Legal Tech · 7 min read
Why the clerk's room is next
Two decades of legal tech aimed at partners and associates. Barristers got Dragon and a Dictaphone; clerks got Excel and instinct. That's changing.
The clerk's room is the load-bearing wall of a barrister's practice and a small law firm. Fee notes, listings, briefs, conflict checks, cheques in and cheques out — the clerk holds it all in their head, in a leather diary, or in a desktop product designed for the office of 1998.
For twenty years, legal technology has aimed almost everywhere except here. There's AI for partners drafting opinions, AI for trainees doing discovery, AI for associates pulling case law. The barrister has been handed Dragon and a Dictaphone. The clerk has been handed nothing at all.
Why the clerk has been skipped
The honest answer: there's no obvious enterprise sale. Clerks' rooms are small, distributed, and run without IT budgets. At the Irish bar, barristers are sole practitioners who share infrastructure — not a chain of command with a procurement team. A six-figure annual contract isn't possible. So for two decades the venture money has gone elsewhere.
The second answer: the work is hard to model. Clerking is interruption-driven, multi-tasked, and deeply local. It depends on knowing that Mr. Cassidy SC won't take an interlocutory on a Friday because he's at his daughter's school sports, that the Smith and Jones briefs go to the same junior, that the BBA fee needs reconciling every quarter. That's not a CRM problem. It's a working-knowledge problem.
What AI has changed
Three things shifted in the last two years that make the clerk's room a real target for software:
- Speech-to-document, not speech-to-text. The output is a structured fee note, brief, or attendance note — not a wall of transcribed words a clerk then has to format.
- House style as a first-class input. A model can learn your headings, your fee-note format, your reference conventions, and produce work that looks like it came from your own desk — not a vendor's template.
- EU-only deployments. Models from Microsoft Azure OpenAI now run in EU regions under Standard Contractual Clauses, with no US infrastructure in the path. Privileged material can finally use modern AI without a CLOUD Act conversation.
What this looks like on a Tuesday in the Library
A senior clerk in Dublin we work with does roughly the same thing every day at half past six.
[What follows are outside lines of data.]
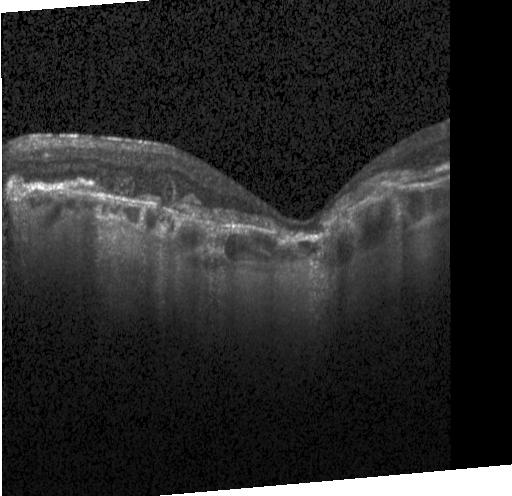 Spectral-domain OCT B-scan: CNV.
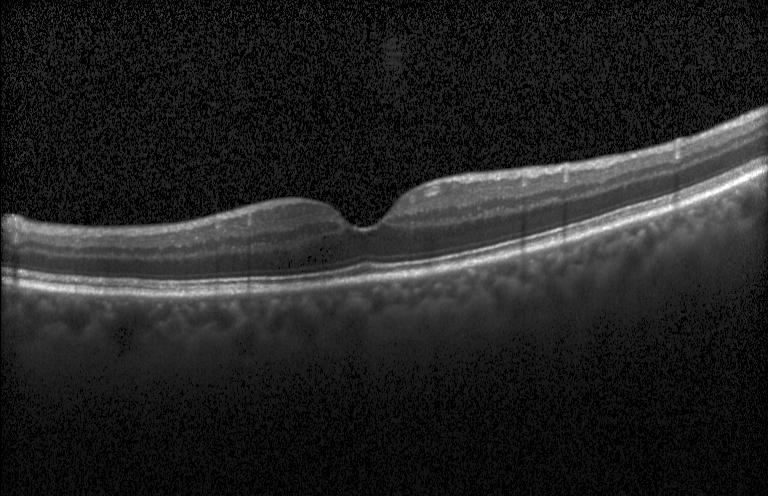

Finding: no choroidal neovascularization, diabetic macular edema, or drusen.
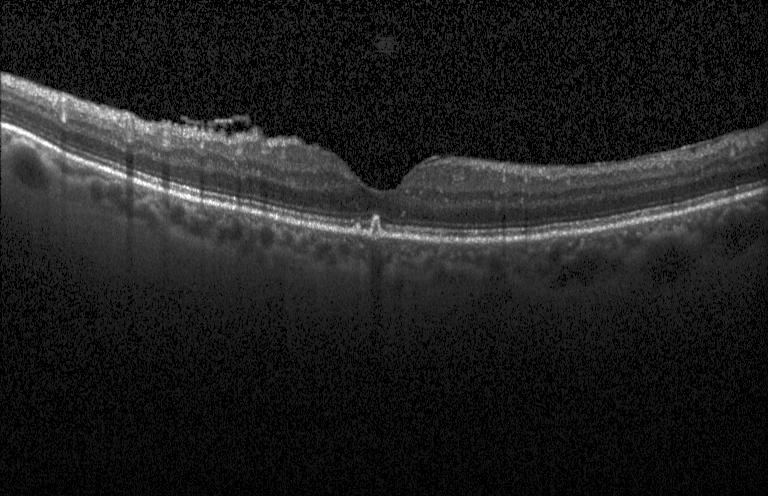 Spectral-domain OCT B-scan: multiple drusen.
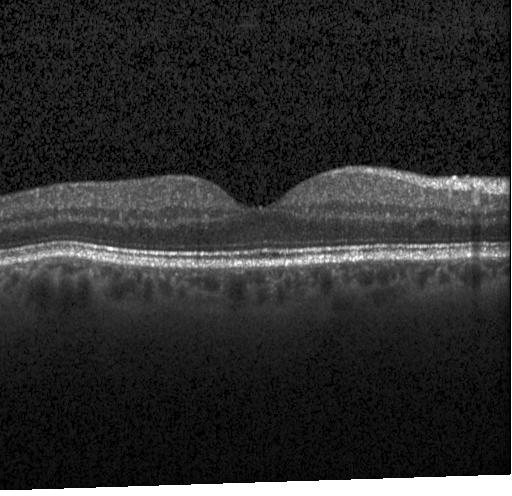 OCT B-scan. Horizontal scan through the fovea. Finding: no CNV, no DME, and no drusen.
The fee notes for the day are still to be drafted; the next day's listings still need to be summarised; counsel are emailing about cancellations. The day's billable work is already three hours behind the day's actual work.
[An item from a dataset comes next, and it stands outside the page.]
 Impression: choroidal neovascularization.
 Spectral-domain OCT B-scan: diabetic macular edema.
With clerk&, the fee notes start drafting themselves the moment counsel walks back from court and records a thirty-second voice memo. Attendance notes from a consult are finished before the kettle boils. The clerk reviews, edits, and dispatches — and closes the day at six instead of nine.
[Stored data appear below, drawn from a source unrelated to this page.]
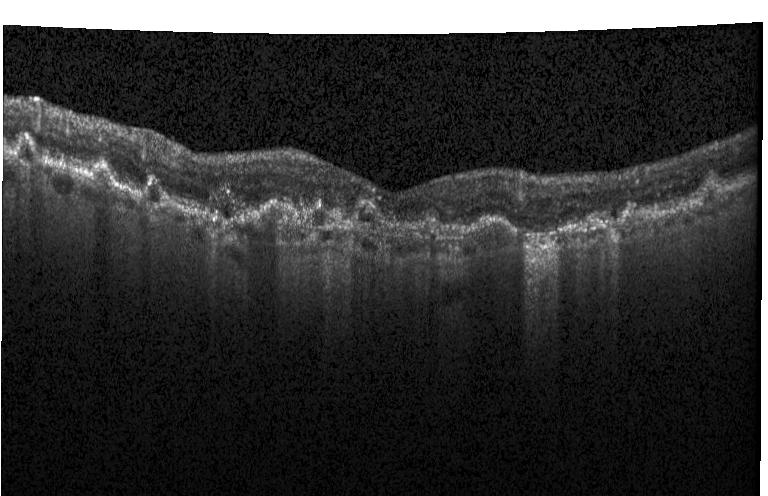 OCT scan showing choroidal neovascularization.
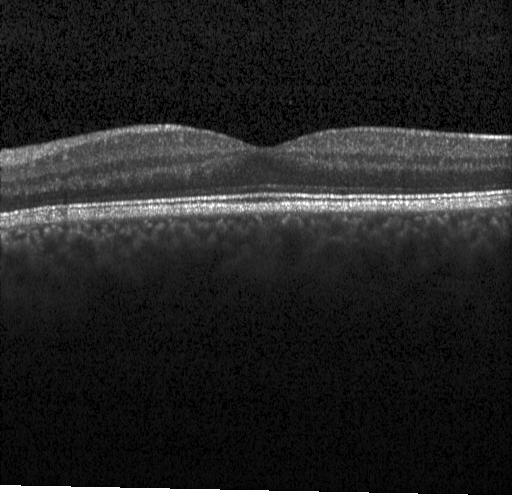

OCT line scan. SD-OCT. Impression: no evidence of choroidal neovascularization, diabetic macular edema, or drusen.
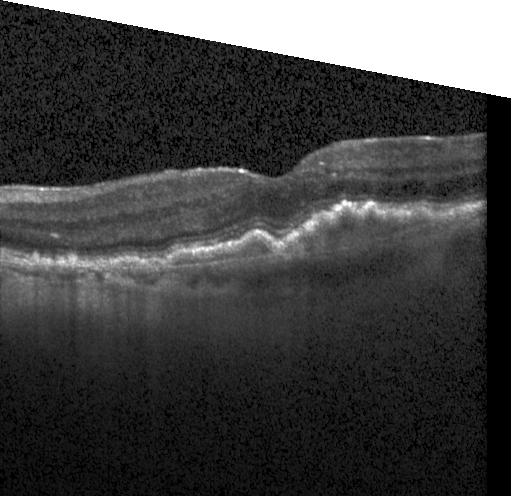 Macular scan. OCT line scan. Heidelberg Spectralis
Impression: a choroidal neovascular membrane.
It's not magic — it's a first draft, every time
Worth being clear about what this is. clerk& doesn't replace the clerk's judgement, and it doesn't replace the barrister's voice. It produces a first draft, in your house style, with the structured fields populated correctly. The clerk reads, corrects, dispatches. The difference is whether you're starting from a blank page at nine at night or from a 90%-correct draft at four in the afternoon.
Most of the work in a clerk's room is editing, not authoring. AI is finally good enough to take the authoring off the table.
What to look for
- EU-only data path — Dublin storage, EU AI processing, no US transfer.
- House-style learning — the output should look like yours, not a vendor's template.
- Mobile capture — dictation, photograph of a handwritten note, paste from email. Court isn't a desk.
- Audit trail — every draft, every edit, every send, captured.
- DPA on request — Article 28 GDPR, signed and returned, not a sales conversation.
The practices that adopt this in 2026 will be twenty years ahead of the ones that don't. Not because the technology is exotic — because the previous generation of software for clerks simply gave up trying to help.